As for Austin, yeah, wrong market if you look for cash flow. I am getting through some books on out-of-state investing and have begun looking in Dallas which is at least a bit better... Unfortunately Dallas is catching up to Austin as well...

@Adrienne Donner nope, I would not. The cost is too high for that rent. On your calcs the expenses seem low on several of them. You don’t show closing costs. Your interest rate is probably too low for an investment property.

@Cole Raiford   Thanks for the response! The seller would pay the closing costs and the interest rate is what the bank quoted me for an investment property. :-)   But I am afraid the costs are high. I'll keep looking and analyzing.
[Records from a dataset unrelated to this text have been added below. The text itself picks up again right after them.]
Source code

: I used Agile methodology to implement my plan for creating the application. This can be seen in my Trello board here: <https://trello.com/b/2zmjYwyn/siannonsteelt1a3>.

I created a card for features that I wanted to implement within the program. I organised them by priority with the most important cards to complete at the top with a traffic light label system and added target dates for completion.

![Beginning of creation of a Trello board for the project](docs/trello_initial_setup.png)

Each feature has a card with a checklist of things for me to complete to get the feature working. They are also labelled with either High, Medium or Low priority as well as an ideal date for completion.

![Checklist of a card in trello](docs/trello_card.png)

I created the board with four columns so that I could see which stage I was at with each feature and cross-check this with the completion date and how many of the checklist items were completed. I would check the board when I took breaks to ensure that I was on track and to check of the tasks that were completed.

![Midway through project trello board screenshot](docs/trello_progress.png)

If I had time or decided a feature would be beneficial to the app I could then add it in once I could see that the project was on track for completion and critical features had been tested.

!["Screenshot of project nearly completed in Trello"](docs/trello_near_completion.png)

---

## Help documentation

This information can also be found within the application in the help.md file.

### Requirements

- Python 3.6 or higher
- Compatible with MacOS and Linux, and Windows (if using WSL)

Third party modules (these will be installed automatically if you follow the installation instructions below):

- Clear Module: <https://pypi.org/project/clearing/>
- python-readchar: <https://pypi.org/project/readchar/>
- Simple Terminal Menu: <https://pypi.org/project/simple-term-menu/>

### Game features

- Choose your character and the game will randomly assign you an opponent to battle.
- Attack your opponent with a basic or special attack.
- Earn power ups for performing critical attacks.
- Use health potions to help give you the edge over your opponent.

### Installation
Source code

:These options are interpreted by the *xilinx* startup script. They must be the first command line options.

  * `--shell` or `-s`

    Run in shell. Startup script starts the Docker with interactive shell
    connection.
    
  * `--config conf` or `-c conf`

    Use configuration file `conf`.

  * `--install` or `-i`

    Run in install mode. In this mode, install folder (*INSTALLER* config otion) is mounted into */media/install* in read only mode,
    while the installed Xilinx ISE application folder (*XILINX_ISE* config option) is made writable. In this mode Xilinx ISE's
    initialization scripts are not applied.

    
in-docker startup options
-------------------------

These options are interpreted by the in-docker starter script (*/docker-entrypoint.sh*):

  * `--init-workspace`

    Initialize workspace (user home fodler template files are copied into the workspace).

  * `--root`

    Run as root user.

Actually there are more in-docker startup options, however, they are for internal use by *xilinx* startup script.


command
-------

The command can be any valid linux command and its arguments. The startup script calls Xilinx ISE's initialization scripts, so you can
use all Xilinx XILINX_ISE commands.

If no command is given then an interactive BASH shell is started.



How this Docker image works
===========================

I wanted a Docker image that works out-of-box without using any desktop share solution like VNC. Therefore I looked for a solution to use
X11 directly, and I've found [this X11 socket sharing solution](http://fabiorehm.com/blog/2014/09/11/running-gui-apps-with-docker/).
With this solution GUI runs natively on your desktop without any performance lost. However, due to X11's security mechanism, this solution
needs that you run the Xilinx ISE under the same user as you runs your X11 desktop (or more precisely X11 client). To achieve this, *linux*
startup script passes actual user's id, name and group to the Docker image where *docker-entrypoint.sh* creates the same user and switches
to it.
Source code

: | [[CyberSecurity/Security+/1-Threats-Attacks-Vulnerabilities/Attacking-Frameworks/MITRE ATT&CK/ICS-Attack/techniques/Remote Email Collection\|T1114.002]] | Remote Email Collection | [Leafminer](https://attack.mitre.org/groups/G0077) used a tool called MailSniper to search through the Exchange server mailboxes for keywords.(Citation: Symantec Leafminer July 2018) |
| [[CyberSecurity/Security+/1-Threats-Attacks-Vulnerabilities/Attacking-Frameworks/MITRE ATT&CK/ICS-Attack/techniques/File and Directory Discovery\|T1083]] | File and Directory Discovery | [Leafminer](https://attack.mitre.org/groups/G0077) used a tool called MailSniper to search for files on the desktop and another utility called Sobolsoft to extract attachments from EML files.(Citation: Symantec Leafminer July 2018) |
@Adrienne Donner I agree, good call 😉

Originally posted by @Adrienne Donner :

@Cole Raiford   Thanks for the response! The seller would pay the closing costs and the interest rate is what the bank quoted me for an investment property. :-)   But I am afraid the costs are high. I'll keep looking and analyzing.

Adrienne, I think you are way to low on cap ex and repairs.  My guess is over the long haul you will be at 30-40% of revenue on expenses.  Ay minimum I would be at 10-15% for each of repairs and capital.

Something simple like a turn between tenants can run you a month, a months rent to lease and \$1,000-1,200 for painting, floor repairs, cleaning, new locks, filter, smoke detectors etc.

We generally don't run metrics unless we are getting the property at the 1% rule, or can do some minor rehab to improve the rent/ARv of 1% or better.  Then we look at other things like do the numbers work, is this property in an appreciating market etc etc.